Over four million children are living in poverty in the UK according to the Joseph Rowntree Foundation, and the majority have parents in work. It’s hard to believe sometimes that this is 2019, not 1819. The current low incidence of financial wellbeing strategies is only evident in a tenth of employers according to research evidence we cite, and employee financial guidance (not provided by two-thirds of employers) has to and seems set to shift (it is now on the future HR agenda of more than half of employers surveyed). Gender and other pay gaps remain unacceptably wide and also need to keep on progressing up the reward management and HR agendas.
So, the core and most important message is that we need to grasp this potential impact and apply, in reality, these two ambitious concepts. Too often in the past, they have only existed in vapid boardroom papers or, worse, been a front for employment cost reduction and worker exploitation in the context of a growing gig economy. As Wharton professor Peter Cappelli puts it, we have seen a marked shift in the pay and benefits arena ‘from a paternalistic model, where the goal was to look after employees and to treat them more or less equally, toward a more market-based approach, where the purpose is to help the company improve its (short-term) financial performance.’
Now, our Handbook argues, we need to realise and practice reward management and total rewards ‘for real’, in the process rebalancing our HR and reward strategies back towards employee needs and social concerns.
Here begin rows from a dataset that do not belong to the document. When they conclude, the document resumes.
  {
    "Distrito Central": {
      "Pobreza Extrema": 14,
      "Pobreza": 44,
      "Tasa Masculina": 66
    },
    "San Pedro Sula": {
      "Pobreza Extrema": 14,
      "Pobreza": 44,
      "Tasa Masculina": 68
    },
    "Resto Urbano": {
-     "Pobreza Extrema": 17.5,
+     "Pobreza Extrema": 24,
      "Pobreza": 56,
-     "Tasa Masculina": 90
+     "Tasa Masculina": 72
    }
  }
Business strategy is no longer about grandiose long-term plans set by executives and a few experts. In our knowledge economy, we need to be recruiting retaining and motivating people in ‘good jobs’, giving them the freedom and support to innovate, developing what Professor Lynda Grattan calls an evolving, values, meaning and commitment-based ‘living HR strategy’.
The reward strategies we demonstrate need to be driven by evidence-based ‘best fit’, not supposedly universal ‘best practice. But most important of all, they need to be developed and applied to play a vital role in engaging our employees to develop their potential to the full and thereby contribute to the most positive outcomes for all of our stakeholders.
The CIPD observed that ‘questions continue to loom large around the design and application of reward strategies, against a backdrop of economic uncertainty as Brexit unfolds’. Susie Orbach draws the conclusion that ‘history tells us that with mounting social and economic anxiety, people risk being captured by populist slogans. We need to ensure this doesn’t happen, and instead reknit the social fabric in ways that are equitable and just’.
Reward management is undoubtedly challenging in the current climate. But Michael Armstrong and I believe that this also presents opportunities to refashion employment and reward models in a way that becomes genuinely strategic and ‘totally rewarding’ in far more organisations. Hopefully, our Handbook, Armstrong's Handbook of Reward Management Practice, can help them and you to realise more of that potential.
As Gandhi put it at a time of similar social upheaval ‘ be the change you want to create’.